Notre approche syndicale partage ces analyses économiques fondamentales qui fondent votre action. Mais alors qu’écrivez-vous ? Votre colère, une condamnation ? Et à qui adressez-vous ces lettres ? À François Hollande, comme un rappel aux promesses trahies ? Au peuple de France pour qu’il se bouge ?


Aux deux ! Mémé, à sa façon est aussi un livre politique sur des valeurs aujourd’hui menacées. Je n’ai d’ailleurs pas adressé ces lettres à François Hollande avant de les publier. À chacun de faire ce qui lui revient ! Si j’avais un message ce serait de dire : « emparons-nous du débat, de ce combat politique, parlons, échangeons, ferraillons, repoussons cette omniprésence de l’économie. » « Le courage, c’est d’aller à l’idéal et de comprendre le réel », disait Jaurès. Des voix commencent de s’élever pour dire que cette distorsion entre fortune et pauvreté ne pourra pas durer.

« Je revendique une cohérence
dans mes prises de positions politiques. »

Comment recevoir sans réagir les propos d’un Emanuel Macron disant : « Il faut des jeunes français qui aient envie de devenir milliardaires » ! Moi, j’aimerais qu’on leur donne la possibilité d’être inventifs, entreprenants, avec pour ambition de partager le génie de leurs découvertes et leur autre philosophie des rapports sociaux. Je ne crois pas que les gens aient, à ce point, envie et comme motivation de devenir « riches ». Par contre, ils ont envie d’être « utiles ». Or, sous les coups des déréglementations en cours, ce noble Travail qui les rend utiles est devenu une « tâche » qui les rejette.

Au fil de vos lettres, nous relevons votre condamnation de ceux, y compris de vos amis qui ont voté « Non » à la constitution européenne en 2005. Ils rejoignaient pourtant l’opinion majoritaire du peuple français. Bien de nos malheurs et injustices d’aujourd’hui, que vous condamnez, découlent pourtant de là !


Au départ, j’étais contre ce referendum peu adapté à une chose d’une complexité terrible. Néanmoins, il y avait un espace pour la réforme et l’« exception culturelle française » semblait y être prise en considération. Ce que je fustige dans mon livre, c’est le manque de loyauté de socialistes au positionnement adopté majoritairement par leur Parti. Je ne suis adhérent nulle part. Je revendique par contre une cohérence dans mes prises de positions politiques.

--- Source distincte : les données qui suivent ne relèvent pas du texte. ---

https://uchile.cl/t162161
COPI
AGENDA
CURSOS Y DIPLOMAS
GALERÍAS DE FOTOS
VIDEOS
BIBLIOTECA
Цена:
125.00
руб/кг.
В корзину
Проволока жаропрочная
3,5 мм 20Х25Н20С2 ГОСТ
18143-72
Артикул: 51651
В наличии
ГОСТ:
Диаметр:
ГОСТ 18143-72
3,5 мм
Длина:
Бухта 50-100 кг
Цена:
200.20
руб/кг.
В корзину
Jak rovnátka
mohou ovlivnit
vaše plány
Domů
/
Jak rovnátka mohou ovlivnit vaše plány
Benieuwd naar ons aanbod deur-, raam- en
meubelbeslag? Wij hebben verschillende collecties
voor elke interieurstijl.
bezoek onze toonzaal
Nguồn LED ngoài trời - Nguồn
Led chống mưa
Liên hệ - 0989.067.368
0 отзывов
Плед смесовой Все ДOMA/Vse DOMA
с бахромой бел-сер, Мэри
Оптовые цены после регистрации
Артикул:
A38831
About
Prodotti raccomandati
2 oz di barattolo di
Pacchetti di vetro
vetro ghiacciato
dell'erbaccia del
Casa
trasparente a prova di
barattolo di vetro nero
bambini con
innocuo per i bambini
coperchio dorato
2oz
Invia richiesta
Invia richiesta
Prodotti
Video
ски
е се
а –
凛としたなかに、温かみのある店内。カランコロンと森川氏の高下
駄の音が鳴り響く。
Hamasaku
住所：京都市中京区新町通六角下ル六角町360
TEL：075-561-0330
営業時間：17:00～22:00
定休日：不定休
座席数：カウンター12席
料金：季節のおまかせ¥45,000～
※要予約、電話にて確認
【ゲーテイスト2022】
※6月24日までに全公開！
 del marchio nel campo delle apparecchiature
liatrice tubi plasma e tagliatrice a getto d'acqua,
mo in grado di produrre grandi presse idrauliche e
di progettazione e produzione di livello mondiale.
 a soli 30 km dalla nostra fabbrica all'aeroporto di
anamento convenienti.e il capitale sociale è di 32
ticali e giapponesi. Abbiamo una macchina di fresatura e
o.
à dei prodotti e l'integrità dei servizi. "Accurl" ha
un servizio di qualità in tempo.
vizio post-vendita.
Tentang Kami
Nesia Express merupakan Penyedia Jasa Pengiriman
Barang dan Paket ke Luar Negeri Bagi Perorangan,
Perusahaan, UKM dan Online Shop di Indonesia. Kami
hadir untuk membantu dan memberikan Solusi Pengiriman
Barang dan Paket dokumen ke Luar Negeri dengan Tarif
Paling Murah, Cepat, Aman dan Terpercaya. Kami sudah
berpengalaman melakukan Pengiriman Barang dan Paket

Je concède que l’Europe (qui a par contre raison de nous taper sur les doigts sur des situations inadmissibles comme la situation dans les prisons) nous ressert aujourd’hui - au travers de ses exigences libérales - ce que nous avions pourtant repoussé hier. Aujourd’hui je serais plutôt pour le Non.

En conclusion, si nous évoquions la pièce de Brecht, La résistible ascension d’Arturo Ui(3) au sujet de la montée des idées de rejet et d’exclusion qui, sur fond de « crise » nourrissent l’influence grandissante du FN.


Je vais remonter cette pièce que nous produirons dans la période qui correspondra aux prochaines élections présidentielles. Ce sera une autre forme de contribution au débat. Le risque est en effet là. Il ne faut pas seulement le combattre, il faut combattre cela en faisant campagne pour nos idées. Mon ami et footballeur, Éric Cantona dit : « Je joue contre l’idée de perdre »… C’est mon état d’esprit. C’est le sujet et l’objet de mes livres !

Propos recueillis par Pierre Corneloup

(1) Éditions l’iconoclaste
(2) Éditions Flammarion
(3) La résistible ascension d’Arturo Ui, pièce écrite en 1941 par Berthold Brecht, est une parabole sur la prise du pouvoir par Hitler, transposée dans le milieu du crime et de la mafia, à l’époque, aux États-Unis.